By accounting for those drug-related deaths where no specific drug was identified on the death certificate and adding them to existing death-certificate data where specific drug causes were reported, Ruhm offers corrected opioid- and heroin-involved mortality rates. 

These corrected rates suggest that reported opioid and heroin mortality rates were off by 22 to 24 percent nationally, but with large variation in the errors across states.

For example, without corrections, opioid and heroin mortality rates were considerably understated in Pennsylvania, Indiana, Louisiana and Alabama, but barely at all in Rhode Island, Connecticut and Vermont. When it came to heroin deaths, the rates were seriously understated in Pennsylvania, Louisiana, Indiana and New Jersey but identified well in 14 states. 
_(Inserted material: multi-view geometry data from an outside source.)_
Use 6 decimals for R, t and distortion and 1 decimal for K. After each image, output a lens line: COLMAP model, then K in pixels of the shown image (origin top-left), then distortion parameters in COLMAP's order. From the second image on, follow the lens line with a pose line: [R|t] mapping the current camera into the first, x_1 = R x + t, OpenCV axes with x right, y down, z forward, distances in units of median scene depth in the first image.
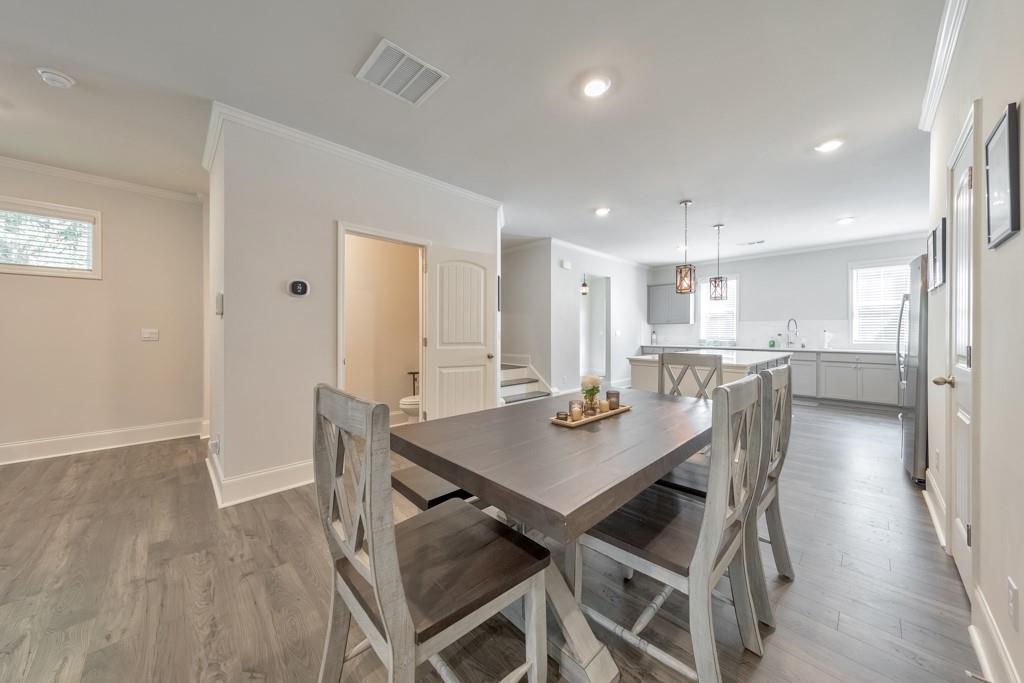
lens RADIAL K [[344.7, 0, 513.5], [0, 344.7, 335.6], [0, 0, 1]] dist [0.001376, 0.000017]
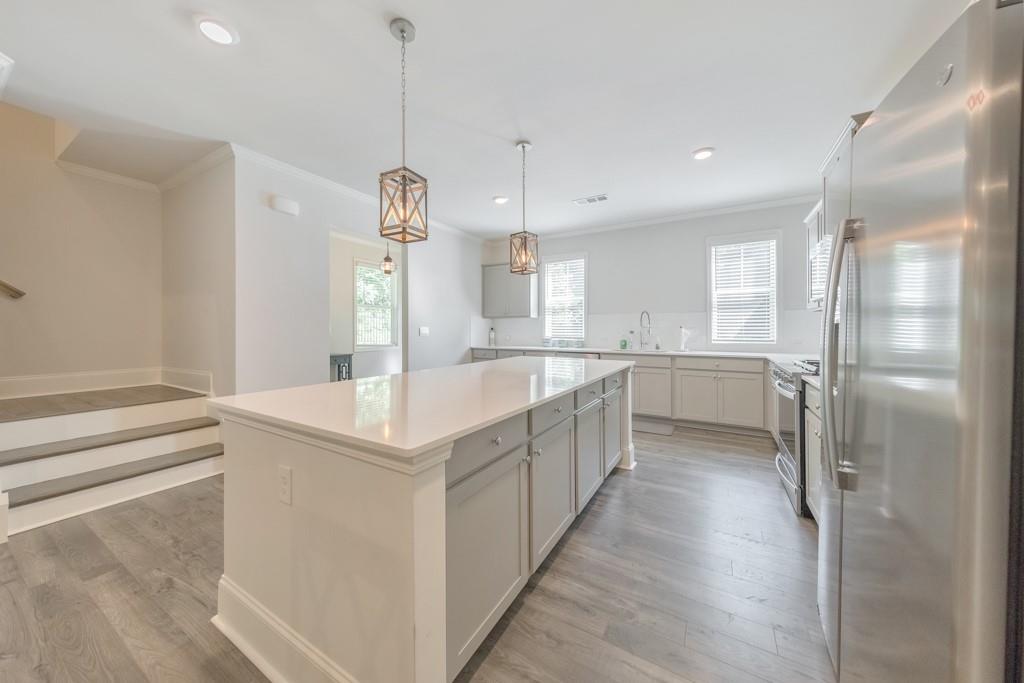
lens RADIAL K [[349.7, 0, 512.0], [0, 349.7, 330.5], [0, 0, 1]] dist [0.001489, 0.000021]
pose [[0.963990, -0.000993, 0.265937, 0.312714], [0.002602, 0.999980, -0.005698, -0.002486], [-0.265927, 0.006185, 0.963973, 0.329462]]
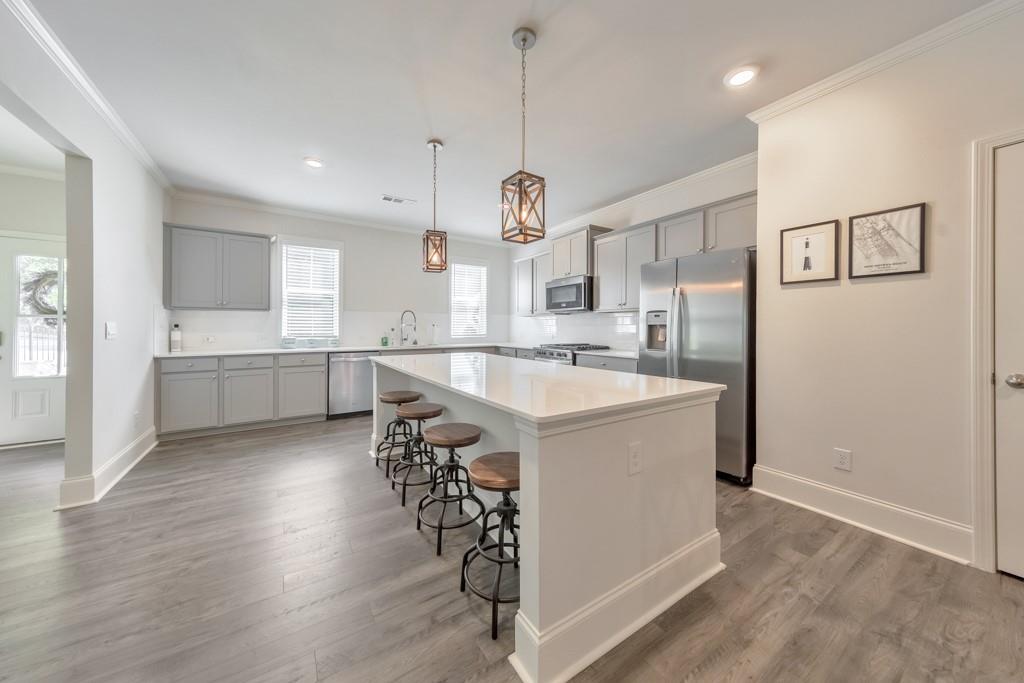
lens RADIAL K [[349.7, 0, 512.0], [0, 349.7, 330.5], [0, 0, 1]] dist [0.001489, 0.000021]
pose [[0.193698, -0.007547, 0.981032, 0.027749], [0.008135, 0.999948, 0.006086, -0.003735], [-0.981027, 0.006801, 0.193750, 0.565302]]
On the other hand, changes in opioid death rates, between 2008 and 2014, were considerably understated in Pennsylvania, Indiana, New Jersey and Arizona, but heavily overestimated in South Carolina, New Mexico, Ohio, Connecticut, Florida and Kentucky. Changes over time in heroin deaths were understated in most states with some of the largest underestimates occurring in Pennsylvania, Indiana, New Jersey, Louisiana and Alabama.

“There’s been a lot of discussion about certain areas having particularly high levels of risk, and what I find is that those levels aren’t necessarily incorrect when based on death certificate reports,” Ruhm said, “but this gives us a much clearer geographic picture of the epidemic’s spread.”